Review the material line by line. Identify and copy every line that contains the string "distance".

____ TASK DATA

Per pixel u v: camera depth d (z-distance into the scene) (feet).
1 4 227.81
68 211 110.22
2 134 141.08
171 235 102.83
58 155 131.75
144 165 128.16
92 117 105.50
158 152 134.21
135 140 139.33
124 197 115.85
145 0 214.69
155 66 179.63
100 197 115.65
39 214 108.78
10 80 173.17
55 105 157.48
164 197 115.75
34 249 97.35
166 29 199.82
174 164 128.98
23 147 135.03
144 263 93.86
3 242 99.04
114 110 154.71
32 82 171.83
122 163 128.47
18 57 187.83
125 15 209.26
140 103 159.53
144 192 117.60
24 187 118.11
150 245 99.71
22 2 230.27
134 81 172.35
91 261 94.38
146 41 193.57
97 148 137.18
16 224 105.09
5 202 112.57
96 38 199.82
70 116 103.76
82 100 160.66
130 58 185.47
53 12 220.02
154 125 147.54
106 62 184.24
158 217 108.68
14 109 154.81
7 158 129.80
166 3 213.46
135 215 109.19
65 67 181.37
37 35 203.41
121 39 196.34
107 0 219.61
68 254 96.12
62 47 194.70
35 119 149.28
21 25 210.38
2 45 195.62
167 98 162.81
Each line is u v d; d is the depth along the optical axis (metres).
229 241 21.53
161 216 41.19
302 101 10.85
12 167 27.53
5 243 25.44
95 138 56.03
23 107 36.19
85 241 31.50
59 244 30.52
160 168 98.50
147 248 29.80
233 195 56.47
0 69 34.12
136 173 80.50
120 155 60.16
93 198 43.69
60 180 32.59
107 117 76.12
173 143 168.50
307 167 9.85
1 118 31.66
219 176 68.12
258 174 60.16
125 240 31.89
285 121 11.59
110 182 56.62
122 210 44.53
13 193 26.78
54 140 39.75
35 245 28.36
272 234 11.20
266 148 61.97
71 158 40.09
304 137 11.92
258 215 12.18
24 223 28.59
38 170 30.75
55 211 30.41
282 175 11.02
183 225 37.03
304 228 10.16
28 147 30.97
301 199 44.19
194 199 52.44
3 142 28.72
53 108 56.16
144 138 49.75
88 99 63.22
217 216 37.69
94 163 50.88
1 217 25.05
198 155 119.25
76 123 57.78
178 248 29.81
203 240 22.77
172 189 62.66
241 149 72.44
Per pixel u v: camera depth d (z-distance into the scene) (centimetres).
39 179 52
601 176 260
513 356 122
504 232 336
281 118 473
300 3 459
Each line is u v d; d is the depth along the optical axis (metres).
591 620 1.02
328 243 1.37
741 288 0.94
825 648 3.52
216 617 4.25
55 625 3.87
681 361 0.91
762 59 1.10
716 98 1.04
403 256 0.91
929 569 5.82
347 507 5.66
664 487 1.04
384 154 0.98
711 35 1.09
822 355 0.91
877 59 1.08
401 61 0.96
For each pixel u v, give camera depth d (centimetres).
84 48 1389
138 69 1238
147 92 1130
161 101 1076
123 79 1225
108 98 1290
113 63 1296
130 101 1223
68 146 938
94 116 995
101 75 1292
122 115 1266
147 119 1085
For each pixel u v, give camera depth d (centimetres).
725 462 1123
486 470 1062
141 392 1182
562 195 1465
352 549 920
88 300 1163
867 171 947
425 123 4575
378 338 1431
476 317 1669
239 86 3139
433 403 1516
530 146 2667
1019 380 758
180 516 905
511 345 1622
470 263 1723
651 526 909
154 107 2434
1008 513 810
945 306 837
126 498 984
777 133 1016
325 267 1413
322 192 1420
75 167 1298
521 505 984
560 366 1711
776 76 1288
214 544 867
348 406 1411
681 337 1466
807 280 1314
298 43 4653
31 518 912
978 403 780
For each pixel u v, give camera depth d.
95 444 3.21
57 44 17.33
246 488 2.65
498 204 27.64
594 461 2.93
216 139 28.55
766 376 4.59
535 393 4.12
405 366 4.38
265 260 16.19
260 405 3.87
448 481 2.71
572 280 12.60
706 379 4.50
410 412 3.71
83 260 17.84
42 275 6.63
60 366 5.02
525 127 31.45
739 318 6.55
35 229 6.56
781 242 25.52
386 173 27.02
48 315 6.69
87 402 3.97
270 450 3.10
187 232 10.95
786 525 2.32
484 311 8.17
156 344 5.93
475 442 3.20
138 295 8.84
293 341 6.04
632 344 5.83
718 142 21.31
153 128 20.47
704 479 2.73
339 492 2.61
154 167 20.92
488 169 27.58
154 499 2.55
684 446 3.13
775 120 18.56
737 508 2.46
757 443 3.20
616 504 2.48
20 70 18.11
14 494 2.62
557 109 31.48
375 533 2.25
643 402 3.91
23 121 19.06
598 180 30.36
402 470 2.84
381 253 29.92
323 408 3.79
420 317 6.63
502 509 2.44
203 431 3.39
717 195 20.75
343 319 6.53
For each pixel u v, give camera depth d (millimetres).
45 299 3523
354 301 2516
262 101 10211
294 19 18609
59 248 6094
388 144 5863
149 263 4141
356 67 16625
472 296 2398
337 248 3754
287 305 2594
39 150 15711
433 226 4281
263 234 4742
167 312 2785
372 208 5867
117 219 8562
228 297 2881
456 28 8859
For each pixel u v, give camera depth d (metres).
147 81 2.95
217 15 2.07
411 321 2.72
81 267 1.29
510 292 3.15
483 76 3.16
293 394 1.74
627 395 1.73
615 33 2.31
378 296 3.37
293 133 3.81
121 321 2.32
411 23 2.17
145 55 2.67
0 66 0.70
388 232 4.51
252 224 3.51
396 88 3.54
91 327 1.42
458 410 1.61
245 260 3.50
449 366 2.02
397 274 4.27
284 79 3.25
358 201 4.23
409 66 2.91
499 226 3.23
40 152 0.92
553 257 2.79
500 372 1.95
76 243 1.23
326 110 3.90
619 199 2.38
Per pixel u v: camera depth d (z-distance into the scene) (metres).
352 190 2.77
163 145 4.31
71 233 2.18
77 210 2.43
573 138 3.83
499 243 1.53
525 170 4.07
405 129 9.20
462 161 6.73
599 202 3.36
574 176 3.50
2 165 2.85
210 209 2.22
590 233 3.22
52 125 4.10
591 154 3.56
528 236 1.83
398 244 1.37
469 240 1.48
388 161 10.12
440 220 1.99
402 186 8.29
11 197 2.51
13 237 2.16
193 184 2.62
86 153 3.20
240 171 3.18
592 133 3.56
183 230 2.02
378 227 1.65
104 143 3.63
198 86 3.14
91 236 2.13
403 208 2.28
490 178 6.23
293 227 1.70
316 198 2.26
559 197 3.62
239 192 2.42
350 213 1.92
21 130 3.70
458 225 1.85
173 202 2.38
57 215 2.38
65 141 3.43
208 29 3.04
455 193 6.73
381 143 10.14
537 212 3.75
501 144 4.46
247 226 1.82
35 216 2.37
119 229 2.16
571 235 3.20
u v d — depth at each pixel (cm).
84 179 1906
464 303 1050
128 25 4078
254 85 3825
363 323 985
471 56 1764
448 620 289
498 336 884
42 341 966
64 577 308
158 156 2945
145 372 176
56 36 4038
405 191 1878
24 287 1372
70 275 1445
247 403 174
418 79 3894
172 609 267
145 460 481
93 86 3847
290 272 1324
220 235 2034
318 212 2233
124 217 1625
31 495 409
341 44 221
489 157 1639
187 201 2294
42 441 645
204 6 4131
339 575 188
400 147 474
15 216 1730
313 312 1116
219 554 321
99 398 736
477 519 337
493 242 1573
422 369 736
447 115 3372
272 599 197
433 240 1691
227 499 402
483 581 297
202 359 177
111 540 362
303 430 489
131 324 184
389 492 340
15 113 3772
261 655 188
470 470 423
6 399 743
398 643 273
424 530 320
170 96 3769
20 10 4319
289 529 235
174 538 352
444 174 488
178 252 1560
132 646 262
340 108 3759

________

_EXERCISE RESULT_.
Per pixel u v: camera depth d (z-distance into the scene) (feet).
Per pixel u v: camera depth d (z-distance into the scene) (centimetres).
Per pixel u v: camera depth d (z-distance into the scene) (metres).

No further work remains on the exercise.